NEW HEMPSTEAD, N.Y. -- The theft of flowers from a veteran’s grave in Rockland County has spurred a three-pronged battle plan to prevent future acts of vandalism -- including making it a felony.
Three bouquets -- and their holders -- were swiped from Ronald Croci’s final resting place at the Frederick Loescher Veterans Cemetery in New Hempstead, his daughter Cheryl wrote in a GoFundMe.com post.
The first set of flowers had been placed there on Friday, Aug. 12, by Cheryl Croci’s daughter. When the family went back two days later, on Ronald Croci’s birthday, the flowers were gone.
They placed two more bouquets on the grave. These, too, were taken, Croci said.
Croci said her mother, Bernadette, is not only devastated over the loss of her husband, but was badly shaken up by the thefts.
“My mom stood at the grave today, not only crying like she does every time she visits dad, but today she was sobbing to see that everything was gone,” Croci wrote.
The GoFundMe page was created to raise money to prosecute the “thief or thieves" responsible. Any funds not used for this purpose will be “donated to a local veterans organization."
The family then reached out to their state assemblyman, Ken Zebrowski, and to County Executive Ed Day.
They also contacted Jerry Donnellan, director of the Veterans Services Agency.
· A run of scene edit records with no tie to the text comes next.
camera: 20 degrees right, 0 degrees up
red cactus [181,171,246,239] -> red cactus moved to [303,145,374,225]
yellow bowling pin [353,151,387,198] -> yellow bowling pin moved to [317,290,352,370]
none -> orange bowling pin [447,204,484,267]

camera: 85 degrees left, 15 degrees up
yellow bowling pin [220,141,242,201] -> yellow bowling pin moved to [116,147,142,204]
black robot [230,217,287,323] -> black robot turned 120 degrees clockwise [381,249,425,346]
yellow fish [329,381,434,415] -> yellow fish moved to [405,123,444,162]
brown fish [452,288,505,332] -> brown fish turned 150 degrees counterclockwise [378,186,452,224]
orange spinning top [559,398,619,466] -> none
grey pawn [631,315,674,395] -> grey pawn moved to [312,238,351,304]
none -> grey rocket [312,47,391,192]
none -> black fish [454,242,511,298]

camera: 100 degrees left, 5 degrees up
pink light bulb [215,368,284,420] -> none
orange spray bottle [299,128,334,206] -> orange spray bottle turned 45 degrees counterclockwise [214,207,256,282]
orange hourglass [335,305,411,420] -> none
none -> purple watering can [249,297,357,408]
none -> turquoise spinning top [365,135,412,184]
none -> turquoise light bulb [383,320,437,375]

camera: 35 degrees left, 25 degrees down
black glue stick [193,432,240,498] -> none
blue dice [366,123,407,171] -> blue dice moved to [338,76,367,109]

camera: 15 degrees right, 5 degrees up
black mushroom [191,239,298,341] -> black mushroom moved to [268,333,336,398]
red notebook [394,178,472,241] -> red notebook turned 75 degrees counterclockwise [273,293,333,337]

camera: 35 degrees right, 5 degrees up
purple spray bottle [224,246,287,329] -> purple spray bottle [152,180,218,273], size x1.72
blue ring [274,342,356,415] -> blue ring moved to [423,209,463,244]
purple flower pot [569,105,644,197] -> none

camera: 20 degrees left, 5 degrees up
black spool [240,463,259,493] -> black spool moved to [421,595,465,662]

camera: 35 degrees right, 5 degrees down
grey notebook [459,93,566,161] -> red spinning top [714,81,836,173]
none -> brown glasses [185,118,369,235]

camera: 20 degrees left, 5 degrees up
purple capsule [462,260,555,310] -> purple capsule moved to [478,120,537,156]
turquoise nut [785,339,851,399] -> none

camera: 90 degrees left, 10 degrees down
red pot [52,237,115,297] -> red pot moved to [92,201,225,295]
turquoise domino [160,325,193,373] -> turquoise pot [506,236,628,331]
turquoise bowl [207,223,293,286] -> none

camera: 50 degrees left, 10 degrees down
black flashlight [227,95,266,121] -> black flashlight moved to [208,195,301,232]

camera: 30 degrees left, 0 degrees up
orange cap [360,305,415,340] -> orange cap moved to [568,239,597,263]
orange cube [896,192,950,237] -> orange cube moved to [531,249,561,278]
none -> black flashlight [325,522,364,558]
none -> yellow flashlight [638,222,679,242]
Donnellan said Wednesday that this is not the first time items have gone missing from the cemetery on Brick Church Road.
Most of the time, the disappearances can be chalked up to innocent reasons, such as deer eating the blooms or wind blowing them away, he said.
Donnellan said cemetery groundskeepers’ “standard operating procedure” is to remove withered flowers, or plastic ones that have faded, and flags that are tattered, but in this case, it was definitely vandalism.
“We are going to be putting the message out that veterans’ graves are nothing to be trifled with,” Donnellan said.
His group and Zebrowski are investigating the possibility of obtaining a state grant to install surveillance equipment at the 60-acre burial grounds.
Fliers are being distributed in the neighborhood offering a reward for information leading to the identification of the culprits, he said.
Parents in the area are also being “gently asked to bring their kids up to date on just what a military cemetery is about,” Donnellan said.
No one is sure that youngsters were responsible; the part of the cemetery Croci is buried in is not easily accessible and the thief likely used a car, which meant they would have been an adult, he said.
Zebrowski said Wednesday that he plans to co-sponsor a bill with state Assembly Majority Leader Joseph D. Morelle that would make it a felony to steal from, or otherwise damage, veterans' grave.
The lawmaker said he found the lack of respect for what veteran’s like Croci did for the country “shocking.”
Donnellan agreed, saying the threat of a “stiff fine, or a few days in jail” may give folks second thoughts before they steal from the dead.
“These people [veterans] fought so we could live in peace and all we have given them is a small plot of land and a piece of granite. I think it’s up to us now to see that they rest in peace.”